> **Extracted records**:
☆ ☆ ☆ ☆ ☆

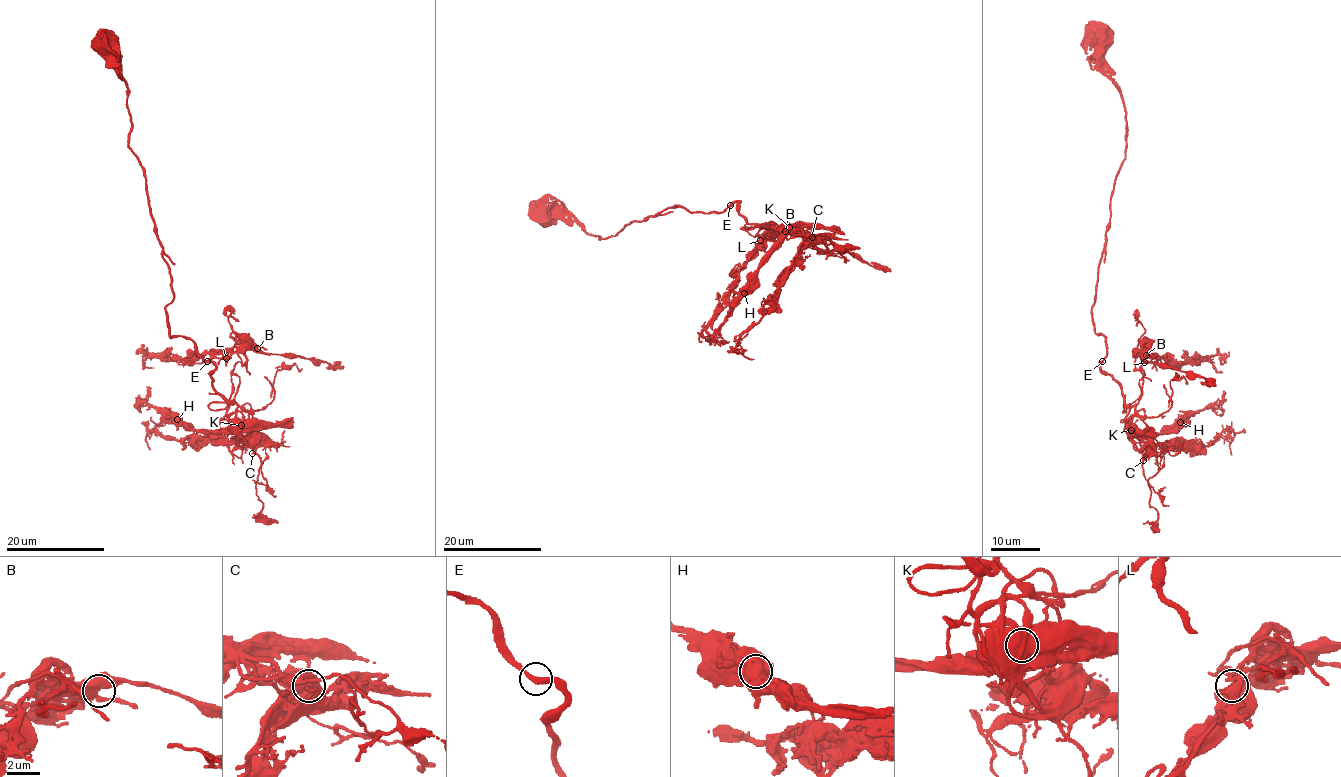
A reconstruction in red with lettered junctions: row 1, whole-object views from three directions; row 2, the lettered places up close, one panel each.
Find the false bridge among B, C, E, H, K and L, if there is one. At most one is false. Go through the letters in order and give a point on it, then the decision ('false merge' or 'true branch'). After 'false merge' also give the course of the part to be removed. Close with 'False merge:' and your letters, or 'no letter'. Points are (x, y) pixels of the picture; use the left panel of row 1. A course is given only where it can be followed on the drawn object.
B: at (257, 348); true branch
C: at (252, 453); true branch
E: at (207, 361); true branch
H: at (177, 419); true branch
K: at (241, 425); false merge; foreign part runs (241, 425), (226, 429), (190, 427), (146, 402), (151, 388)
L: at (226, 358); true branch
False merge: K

☆ ☆ ☆ ☆ ☆

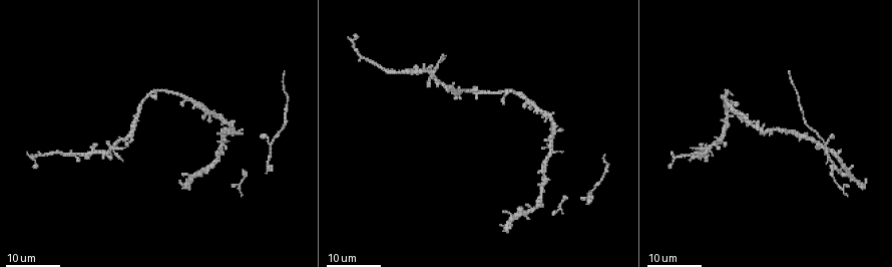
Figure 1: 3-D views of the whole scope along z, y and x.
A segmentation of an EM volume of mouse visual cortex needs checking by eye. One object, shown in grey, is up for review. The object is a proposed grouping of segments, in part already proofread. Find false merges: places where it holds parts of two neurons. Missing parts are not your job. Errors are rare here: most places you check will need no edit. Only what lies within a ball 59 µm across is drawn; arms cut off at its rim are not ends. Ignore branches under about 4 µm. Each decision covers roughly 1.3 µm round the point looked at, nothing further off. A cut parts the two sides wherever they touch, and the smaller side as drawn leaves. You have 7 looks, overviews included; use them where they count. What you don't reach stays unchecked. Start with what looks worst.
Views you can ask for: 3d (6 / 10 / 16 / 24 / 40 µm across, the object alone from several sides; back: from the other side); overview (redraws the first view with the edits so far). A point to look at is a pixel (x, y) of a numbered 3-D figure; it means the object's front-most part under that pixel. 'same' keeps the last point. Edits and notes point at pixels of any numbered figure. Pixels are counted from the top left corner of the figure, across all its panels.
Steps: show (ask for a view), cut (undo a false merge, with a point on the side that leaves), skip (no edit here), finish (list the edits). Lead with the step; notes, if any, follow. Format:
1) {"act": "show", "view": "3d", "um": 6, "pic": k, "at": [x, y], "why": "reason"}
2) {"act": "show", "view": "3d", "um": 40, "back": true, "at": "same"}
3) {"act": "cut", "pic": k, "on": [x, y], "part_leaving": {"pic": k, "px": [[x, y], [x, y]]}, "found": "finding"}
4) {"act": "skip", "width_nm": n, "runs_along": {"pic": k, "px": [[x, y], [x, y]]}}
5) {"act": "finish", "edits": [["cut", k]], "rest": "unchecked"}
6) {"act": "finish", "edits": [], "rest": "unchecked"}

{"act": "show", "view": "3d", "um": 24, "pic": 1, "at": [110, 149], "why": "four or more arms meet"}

☆ ☆ ☆ ☆ ☆

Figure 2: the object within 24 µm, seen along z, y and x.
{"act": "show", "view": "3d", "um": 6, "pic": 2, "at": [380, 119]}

☆ ☆ ☆ ☆ ☆

Search the entries for the string "from" and copy each line where it occurs.

A reconstruction in red with lettered junctions: row 1, whole-object views from three directions; row 2, the lettered places up close, one panel each.
Views you can ask for: 3d (6 / 10 / 16 / 24 / 40 µm across, the object alone from several sides; back: from the other side); overview (redraws the first view with the edits so far). A point to look at is a pixel (x, y) of a numbered 3-D figure; it means the object's front-most part under that pixel. 'same' keeps the last point. Edits and notes point at pixels of any numbered figure. Pixels are counted from the top left corner of the figure, across all its panels.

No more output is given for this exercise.